Post Incident Analysis
Objective
This template is designed to help operators understand what happened and how to prevent it from happening again. It is not designed to be used during an incident. After resolving a serious incident, be sure to capture any ephemeral data, then take some time to get rest and then return to conduct the analysis.
Template:
Synopsis
- Quick story to convey the incident
- Who was impacted
- Who was involved in response
Timeline
- Relevant snippets from human and machine transcripts
- References to metrics and charts
Probable Cause
- Contributing factors
Remediation
- Technical and design changes
- Team and process changes
- Incident resolution changes
Human Communication Transcripts
It is paramount to understand how your team interacted during the incident. Prevention comes in basically 2 flavors: operator improvements and technical redesign. Addressing any improvements to the operations of the service requires an in-depth understanding of how the operators interacted during the incident.

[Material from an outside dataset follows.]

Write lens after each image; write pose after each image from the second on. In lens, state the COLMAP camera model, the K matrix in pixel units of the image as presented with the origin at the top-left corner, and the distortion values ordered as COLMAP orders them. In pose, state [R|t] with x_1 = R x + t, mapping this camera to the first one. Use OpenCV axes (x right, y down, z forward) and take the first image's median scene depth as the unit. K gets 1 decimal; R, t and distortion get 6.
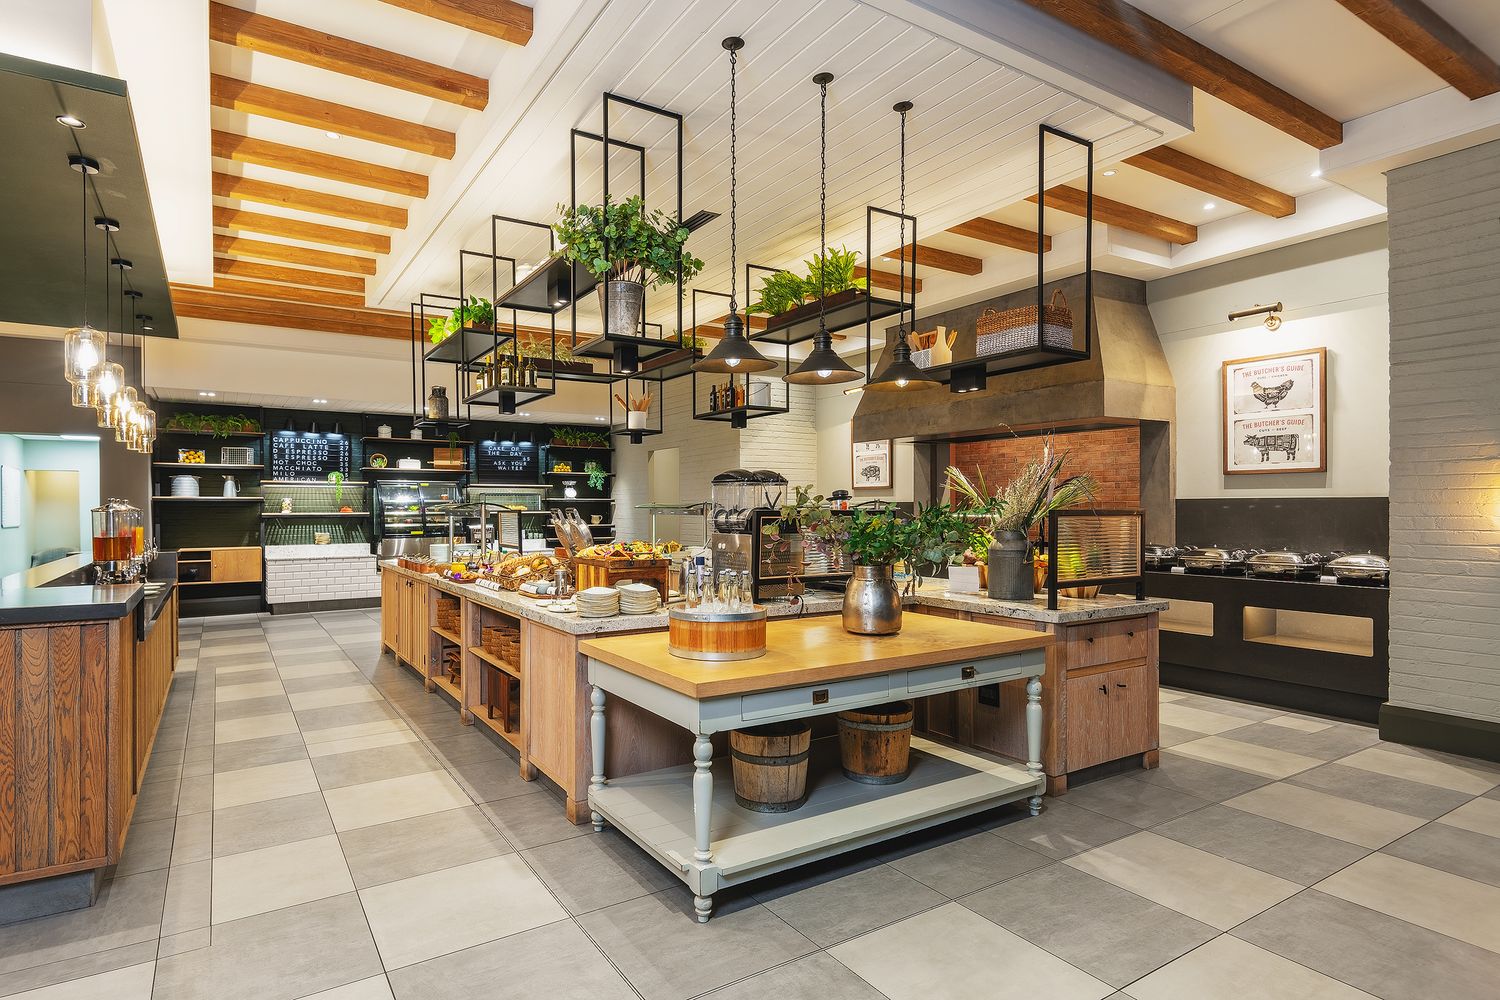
lens RADIAL K [[786.7, 0, 747.4], [0, 786.7, 512.3], [0, 0, 1]] dist [0.010698, -0.003703]
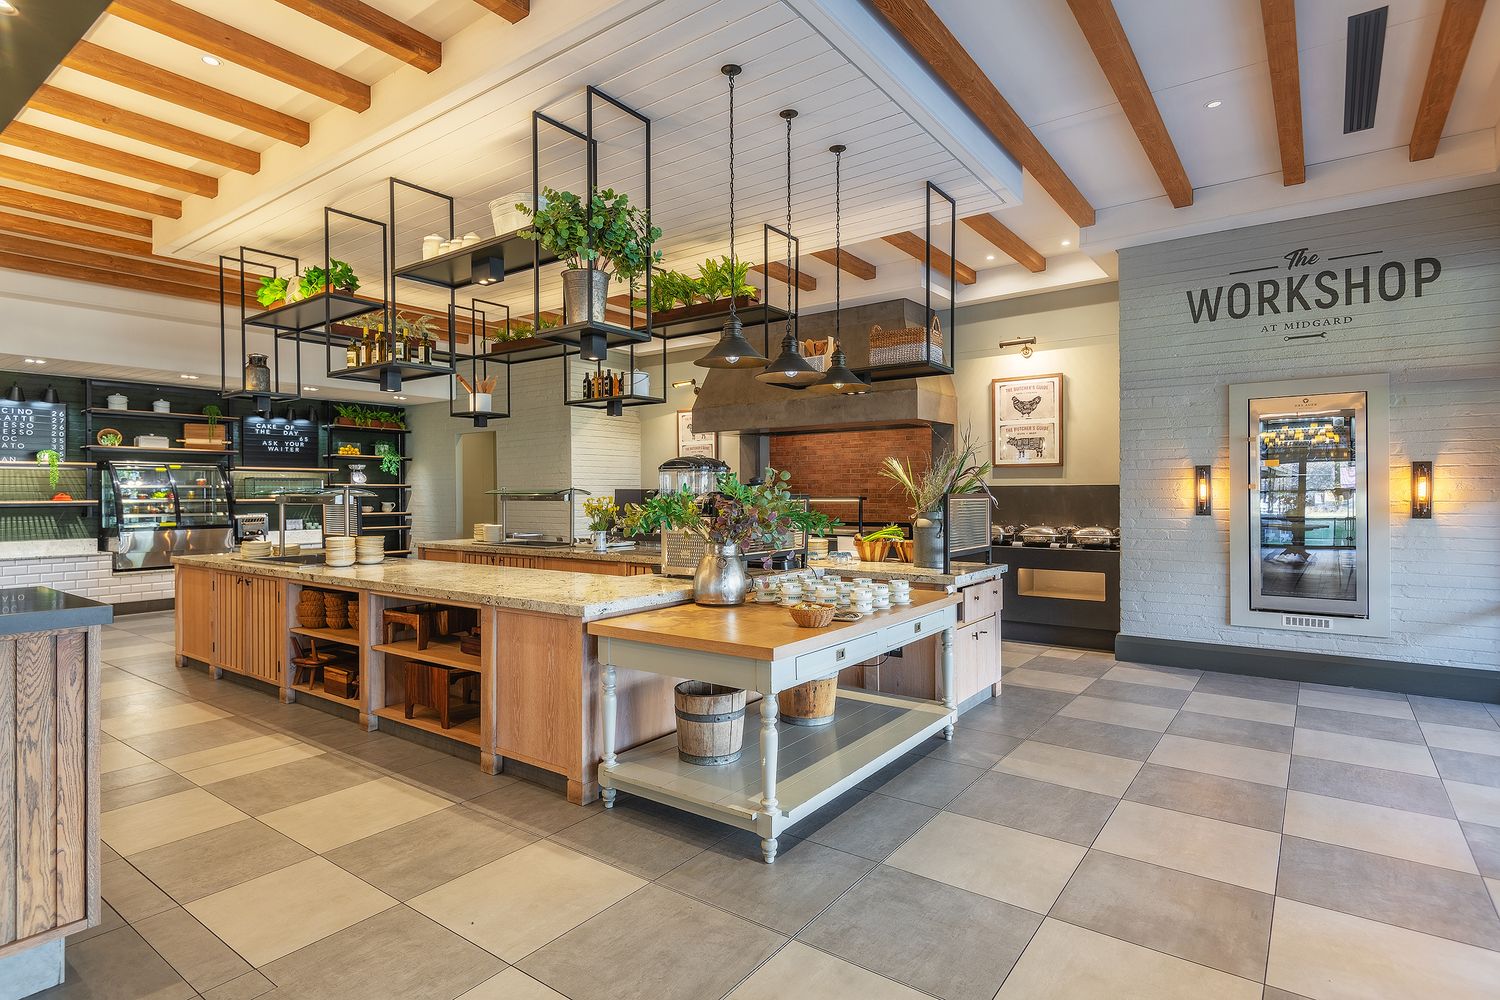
lens RADIAL K [[768.7, 0, 758.9], [0, 768.7, 494.7], [0, 0, 1]] dist [0.008365, -0.008612]
pose [[0.922142, -0.001124, 0.386849, -0.269273], [0.003801, 0.999974, -0.006155, 0.003255], [-0.386832, 0.007146, 0.922123, -0.000842]]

Collect transcripts from your team’s chat tool (e.g. campfire, hipchat, irc) and curate them for long-term storage. Store them in a raw form and then pull up key events into your PIA. Don’t forget to link your PIA to the raw transcripts.
Machine Transcripts
WARNING: This step may be time sensitive depending on your log storage behaviour.
Collect all log data for any system that you have access to. Don’t discriminate, storage is cheap and it is always best to error on the side of too much data. Aggregate these logs into the same store as your human transcripts.
Export all system metrics into static image files. Most systems resolute data overtime and it is important that you have the highest resolution data available to make any conclusions.